Ceres foi-se embora, caminhando pelo trilho de ervas espezinhadas para o telheiro atrás da casa. Restava uma árvore no seu humilde lote - as outras haviam sido cortadas em lenha e queimadas na lareira para aquecer a casa durante as noites frias de Inverno - e os seus ramos pairavam sobre a casa como uma energia protetora. Toda vez que Ceres a via, ela lembrava-se da sua avó, que falecera dois anos antes. Tinha sido a sua avó que tinha plantado a árvore quando ela era criança. Era o seu templo, de certa forma. E do seu pai também. Quando a vida se tornava demasiado difícil de suportar, eles ficavam sob as estrelas e abriam os seus corações para Nana como se ela ainda estivesse viva.

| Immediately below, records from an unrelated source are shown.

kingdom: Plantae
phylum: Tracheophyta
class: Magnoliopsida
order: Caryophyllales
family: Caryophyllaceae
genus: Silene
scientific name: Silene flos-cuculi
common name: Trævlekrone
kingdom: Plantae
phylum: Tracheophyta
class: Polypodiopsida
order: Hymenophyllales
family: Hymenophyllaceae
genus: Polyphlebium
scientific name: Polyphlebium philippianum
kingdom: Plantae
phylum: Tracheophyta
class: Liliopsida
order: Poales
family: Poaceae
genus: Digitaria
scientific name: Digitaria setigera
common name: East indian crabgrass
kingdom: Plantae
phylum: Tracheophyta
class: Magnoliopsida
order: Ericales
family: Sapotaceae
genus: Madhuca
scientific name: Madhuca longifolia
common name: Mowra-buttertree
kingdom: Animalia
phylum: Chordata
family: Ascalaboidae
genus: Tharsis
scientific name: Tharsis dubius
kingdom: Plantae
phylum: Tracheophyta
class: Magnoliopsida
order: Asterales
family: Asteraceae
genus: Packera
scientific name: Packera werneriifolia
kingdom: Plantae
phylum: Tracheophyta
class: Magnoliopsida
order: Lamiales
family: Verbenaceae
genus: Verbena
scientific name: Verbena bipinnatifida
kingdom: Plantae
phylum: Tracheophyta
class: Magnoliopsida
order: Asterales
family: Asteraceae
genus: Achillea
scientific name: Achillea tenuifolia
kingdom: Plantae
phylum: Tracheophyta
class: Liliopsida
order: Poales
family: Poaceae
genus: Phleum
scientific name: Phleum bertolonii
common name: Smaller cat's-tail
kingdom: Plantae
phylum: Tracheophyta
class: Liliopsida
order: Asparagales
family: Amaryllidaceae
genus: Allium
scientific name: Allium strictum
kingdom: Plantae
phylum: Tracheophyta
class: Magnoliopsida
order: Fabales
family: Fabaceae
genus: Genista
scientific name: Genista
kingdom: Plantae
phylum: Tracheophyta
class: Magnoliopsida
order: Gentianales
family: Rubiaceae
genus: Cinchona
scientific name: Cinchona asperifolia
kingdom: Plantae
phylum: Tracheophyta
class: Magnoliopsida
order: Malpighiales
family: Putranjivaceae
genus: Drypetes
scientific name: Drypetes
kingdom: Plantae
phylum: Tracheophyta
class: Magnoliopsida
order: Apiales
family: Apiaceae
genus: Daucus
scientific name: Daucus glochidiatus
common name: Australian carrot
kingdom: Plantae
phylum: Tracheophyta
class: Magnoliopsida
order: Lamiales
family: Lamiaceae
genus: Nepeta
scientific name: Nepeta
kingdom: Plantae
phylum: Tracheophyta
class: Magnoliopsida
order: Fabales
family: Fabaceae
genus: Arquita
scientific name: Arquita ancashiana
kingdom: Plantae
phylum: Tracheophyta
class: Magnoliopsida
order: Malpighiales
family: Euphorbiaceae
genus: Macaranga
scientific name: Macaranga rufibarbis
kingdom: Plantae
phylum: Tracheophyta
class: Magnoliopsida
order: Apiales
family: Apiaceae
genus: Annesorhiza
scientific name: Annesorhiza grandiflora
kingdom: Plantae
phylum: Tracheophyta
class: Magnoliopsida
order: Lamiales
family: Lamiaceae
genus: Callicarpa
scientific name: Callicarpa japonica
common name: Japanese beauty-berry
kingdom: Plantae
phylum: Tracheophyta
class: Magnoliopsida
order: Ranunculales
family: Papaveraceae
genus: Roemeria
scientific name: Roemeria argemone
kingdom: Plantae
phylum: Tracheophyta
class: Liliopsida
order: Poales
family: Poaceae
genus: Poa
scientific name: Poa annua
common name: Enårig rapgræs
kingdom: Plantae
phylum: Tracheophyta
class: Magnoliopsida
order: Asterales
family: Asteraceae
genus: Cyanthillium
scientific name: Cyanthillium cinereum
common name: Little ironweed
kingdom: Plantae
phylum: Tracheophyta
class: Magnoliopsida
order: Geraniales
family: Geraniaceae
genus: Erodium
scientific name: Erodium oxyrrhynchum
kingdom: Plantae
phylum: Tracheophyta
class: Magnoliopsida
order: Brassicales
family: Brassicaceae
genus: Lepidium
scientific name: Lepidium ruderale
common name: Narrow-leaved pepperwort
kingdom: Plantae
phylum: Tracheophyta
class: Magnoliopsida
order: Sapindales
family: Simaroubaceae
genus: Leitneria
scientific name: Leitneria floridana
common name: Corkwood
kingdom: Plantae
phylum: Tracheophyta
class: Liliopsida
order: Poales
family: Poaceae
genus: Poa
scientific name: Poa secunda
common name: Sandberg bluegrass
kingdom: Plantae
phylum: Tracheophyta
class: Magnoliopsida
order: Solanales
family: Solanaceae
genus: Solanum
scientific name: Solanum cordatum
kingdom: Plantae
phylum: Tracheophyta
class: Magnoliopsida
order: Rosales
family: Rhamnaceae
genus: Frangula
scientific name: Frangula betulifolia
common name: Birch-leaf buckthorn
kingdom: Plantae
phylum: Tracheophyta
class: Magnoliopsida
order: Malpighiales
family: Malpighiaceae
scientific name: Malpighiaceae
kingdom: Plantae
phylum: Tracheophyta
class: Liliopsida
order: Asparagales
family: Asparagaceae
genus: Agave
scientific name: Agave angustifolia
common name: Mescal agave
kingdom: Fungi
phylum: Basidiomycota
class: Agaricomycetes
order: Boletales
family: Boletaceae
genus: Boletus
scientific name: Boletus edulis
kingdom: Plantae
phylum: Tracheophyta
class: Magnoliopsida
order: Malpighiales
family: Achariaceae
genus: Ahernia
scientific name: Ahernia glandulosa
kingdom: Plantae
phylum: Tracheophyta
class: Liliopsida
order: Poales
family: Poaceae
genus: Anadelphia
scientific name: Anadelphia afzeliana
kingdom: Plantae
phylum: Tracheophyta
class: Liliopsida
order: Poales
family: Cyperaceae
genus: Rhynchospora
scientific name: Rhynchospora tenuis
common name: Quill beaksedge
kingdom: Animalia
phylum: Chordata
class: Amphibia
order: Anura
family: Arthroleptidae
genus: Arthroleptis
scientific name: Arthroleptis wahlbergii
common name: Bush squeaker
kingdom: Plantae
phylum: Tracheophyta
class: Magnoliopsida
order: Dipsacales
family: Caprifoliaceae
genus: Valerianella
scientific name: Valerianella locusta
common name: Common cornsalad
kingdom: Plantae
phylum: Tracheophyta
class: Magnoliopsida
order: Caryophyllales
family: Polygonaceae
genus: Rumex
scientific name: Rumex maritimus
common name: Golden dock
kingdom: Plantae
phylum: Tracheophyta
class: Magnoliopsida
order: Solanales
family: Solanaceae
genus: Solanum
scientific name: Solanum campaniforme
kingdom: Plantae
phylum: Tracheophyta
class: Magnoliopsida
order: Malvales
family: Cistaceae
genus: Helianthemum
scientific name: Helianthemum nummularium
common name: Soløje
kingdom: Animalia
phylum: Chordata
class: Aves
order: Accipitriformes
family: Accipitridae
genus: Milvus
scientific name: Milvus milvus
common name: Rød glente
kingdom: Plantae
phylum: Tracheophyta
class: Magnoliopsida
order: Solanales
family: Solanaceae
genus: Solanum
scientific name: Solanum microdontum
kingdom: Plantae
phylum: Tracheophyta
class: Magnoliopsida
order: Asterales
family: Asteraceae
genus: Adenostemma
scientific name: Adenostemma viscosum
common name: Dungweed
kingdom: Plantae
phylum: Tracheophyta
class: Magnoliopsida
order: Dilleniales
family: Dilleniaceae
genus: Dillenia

Ceres entrou no telheiro e cumprimentou o seu pai com um sorriso. Para sua surpresa, ela reparou que a maioria das suas ferramentas haviam sido retiradas da mesa de trabalho e que não havia espadas a aguardar junto da lareira para serem forjadas. Ela não se conseguia lembrar de ver o chão tão bem varrido ou as paredes e o teto sem ferramentas.
Os olhos azuis do seu pai iluminaram-se, como sempre acontecia quando ela a via.
"Ceres", disse ele, levantando-se.
Naquele último ano, o seu cabelo escuro tinha ficado muito mais grisalho assim como a sua curta barba, e as bolsas sob os seus olhos amorosos tinham duplicado de tamanho. No passado, tinha sido de estatura larga e quase tão musculado quanto Nesos; no entanto, recentemente, Ceres notava que ele tinha perdido peso e a sua postura, anteriormente perfeita, estava a ceder.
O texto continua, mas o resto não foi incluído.